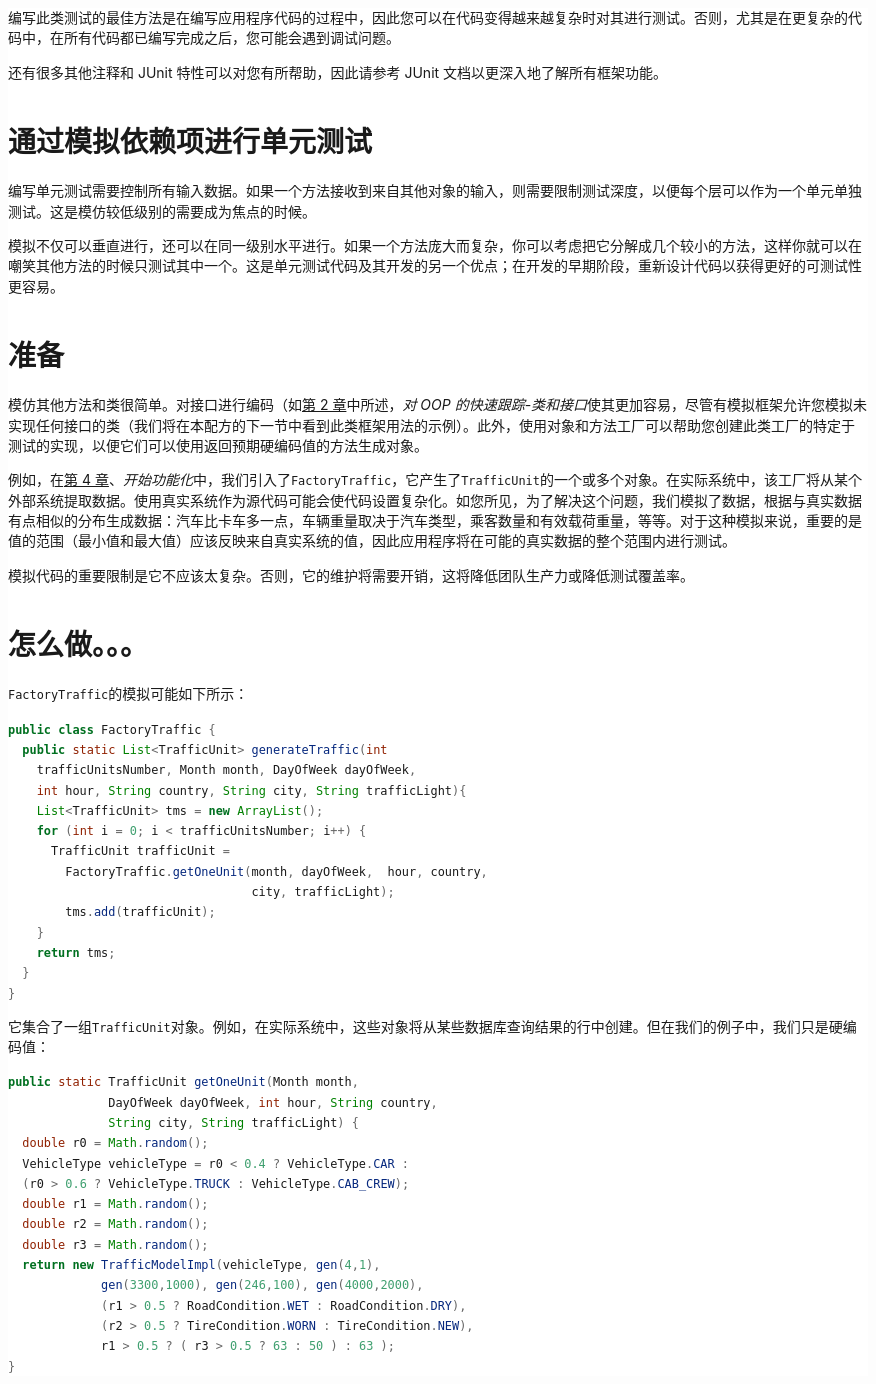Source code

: 编写此类测试的最佳方法是在编写应用程序代码的过程中，因此您可以在代码变得越来越复杂时对其进行测试。否则，尤其是在更复杂的代码中，在所有代码都已编写完成之后，您可能会遇到调试问题。

还有很多其他注释和 JUnit 特性可以对您有所帮助，因此请参考 JUnit 文档以更深入地了解所有框架功能。

# 通过模拟依赖项进行单元测试

编写单元测试需要控制所有输入数据。如果一个方法接收到来自其他对象的输入，则需要限制测试深度，以便每个层可以作为一个单元单独测试。这是模仿较低级别的需要成为焦点的时候。

模拟不仅可以垂直进行，还可以在同一级别水平进行。如果一个方法庞大而复杂，你可以考虑把它分解成几个较小的方法，这样你就可以在嘲笑其他方法的时候只测试其中一个。这是单元测试代码及其开发的另一个优点；在开发的早期阶段，重新设计代码以获得更好的可测试性更容易。

# 准备

模仿其他方法和类很简单。对接口进行编码（如[第 2 章](02.html)中所述，*对 OOP 的快速跟踪-类和接口*使其更加容易，尽管有模拟框架允许您模拟未实现任何接口的类（我们将在本配方的下一节中看到此类框架用法的示例）。此外，使用对象和方法工厂可以帮助您创建此类工厂的特定于测试的实现，以便它们可以使用返回预期硬编码值的方法生成对象。

例如，在[第 4 章](04.html)、*开始功能化*中，我们引入了`FactoryTraffic`，它产生了`TrafficUnit`的一个或多个对象。在实际系统中，该工厂将从某个外部系统提取数据。使用真实系统作为源代码可能会使代码设置复杂化。如您所见，为了解决这个问题，我们模拟了数据，根据与真实数据有点相似的分布生成数据：汽车比卡车多一点，车辆重量取决于汽车类型，乘客数量和有效载荷重量，等等。对于这种模拟来说，重要的是值的范围（最小值和最大值）应该反映来自真实系统的值，因此应用程序将在可能的真实数据的整个范围内进行测试。

模拟代码的重要限制是它不应该太复杂。否则，它的维护将需要开销，这将降低团队生产力或降低测试覆盖率。

# 怎么做。。。

`FactoryTraffic`的模拟可能如下所示：

```java
public class FactoryTraffic {
  public static List<TrafficUnit> generateTraffic(int 
    trafficUnitsNumber, Month month, DayOfWeek dayOfWeek, 
    int hour, String country, String city, String trafficLight){
    List<TrafficUnit> tms = new ArrayList();
    for (int i = 0; i < trafficUnitsNumber; i++) {
      TrafficUnit trafficUnit = 
        FactoryTraffic.getOneUnit(month, dayOfWeek,  hour, country, 
                                  city, trafficLight);
        tms.add(trafficUnit);
    }
    return tms;
  }
}
```

它集合了一组`TrafficUnit`对象。例如，在实际系统中，这些对象将从某些数据库查询结果的行中创建。但在我们的例子中，我们只是硬编码值：

```java
public static TrafficUnit getOneUnit(Month month, 
              DayOfWeek dayOfWeek, int hour, String country, 
              String city, String trafficLight) {
  double r0 = Math.random(); 
  VehicleType vehicleType = r0 < 0.4 ? VehicleType.CAR :
  (r0 > 0.6 ? VehicleType.TRUCK : VehicleType.CAB_CREW);
  double r1 = Math.random();
  double r2 = Math.random();
  double r3 = Math.random();
  return new TrafficModelImpl(vehicleType, gen(4,1),
             gen(3300,1000), gen(246,100), gen(4000,2000),
             (r1 > 0.5 ? RoadCondition.WET : RoadCondition.DRY),    
             (r2 > 0.5 ? TireCondition.WORN : TireCondition.NEW),
             r1 > 0.5 ? ( r3 > 0.5 ? 63 : 50 ) : 63 );
}
```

--*--

TASK GOAL:
Pictures in the records above are to be left out of an otherwise exact copy.

REPLY TO THE TASK:
Source code

: 编写此类测试的最佳方法是在编写应用程序代码的过程中，因此您可以在代码变得越来越复杂时对其进行测试。否则，尤其是在更复杂的代码中，在所有代码都已编写完成之后，您可能会遇到调试问题。

还有很多其他注释和 JUnit 特性可以对您有所帮助，因此请参考 JUnit 文档以更深入地了解所有框架功能。

# 通过模拟依赖项进行单元测试

编写单元测试需要控制所有输入数据。如果一个方法接收到来自其他对象的输入，则需要限制测试深度，以便每个层可以作为一个单元单独测试。这是模仿较低级别的需要成为焦点的时候。

模拟不仅可以垂直进行，还可以在同一级别水平进行。如果一个方法庞大而复杂，你可以考虑把它分解成几个较小的方法，这样你就可以在嘲笑其他方法的时候只测试其中一个。这是单元测试代码及其开发的另一个优点；在开发的早期阶段，重新设计代码以获得更好的可测试性更容易。

# 准备

模仿其他方法和类很简单。对接口进行编码（如[第 2 章](02.html)中所述，*对 OOP 的快速跟踪-类和接口*使其更加容易，尽管有模拟框架允许您模拟未实现任何接口的类（我们将在本配方的下一节中看到此类框架用法的示例）。此外，使用对象和方法工厂可以帮助您创建此类工厂的特定于测试的实现，以便它们可以使用返回预期硬编码值的方法生成对象。

例如，在[第 4 章](04.html)、*开始功能化*中，我们引入了`FactoryTraffic`，它产生了`TrafficUnit`的一个或多个对象。在实际系统中，该工厂将从某个外部系统提取数据。使用真实系统作为源代码可能会使代码设置复杂化。如您所见，为了解决这个问题，我们模拟了数据，根据与真实数据有点相似的分布生成数据：汽车比卡车多一点，车辆重量取决于汽车类型，乘客数量和有效载荷重量，等等。对于这种模拟来说，重要的是值的范围（最小值和最大值）应该反映来自真实系统的值，因此应用程序将在可能的真实数据的整个范围内进行测试。

模拟代码的重要限制是它不应该太复杂。否则，它的维护将需要开销，这将降低团队生产力或降低测试覆盖率。

# 怎么做。。。

`FactoryTraffic`的模拟可能如下所示：

```java
public class FactoryTraffic {
  public static List<TrafficUnit> generateTraffic(int 
    trafficUnitsNumber, Month month, DayOfWeek dayOfWeek, 
    int hour, String country, String city, String trafficLight){
    List<TrafficUnit> tms = new ArrayList();
    for (int i = 0; i < trafficUnitsNumber; i++) {
      TrafficUnit trafficUnit = 
        FactoryTraffic.getOneUnit(month, dayOfWeek,  hour, country, 
                                  city, trafficLight);
        tms.add(trafficUnit);
    }
    return tms;
  }
}
```

它集合了一组`TrafficUnit`对象。例如，在实际系统中，这些对象将从某些数据库查询结果的行中创建。但在我们的例子中，我们只是硬编码值：

```java
public static TrafficUnit getOneUnit(Month month, 
              DayOfWeek dayOfWeek, int hour, String country, 
              String city, String trafficLight) {
  double r0 = Math.random(); 
  VehicleType vehicleType = r0 < 0.4 ? VehicleType.CAR :
  (r0 > 0.6 ? VehicleType.TRUCK : VehicleType.CAB_CREW);
  double r1 = Math.random();
  double r2 = Math.random();
  double r3 = Math.random();
  return new TrafficModelImpl(vehicleType, gen(4,1),
             gen(3300,1000), gen(246,100), gen(4000,2000),
             (r1 > 0.5 ? RoadCondition.WET : RoadCondition.DRY),    
             (r2 > 0.5 ? TireCondition.WORN : TireCondition.NEW),
             r1 > 0.5 ? ( r3 > 0.5 ? 63 : 50 ) : 63 );
}
```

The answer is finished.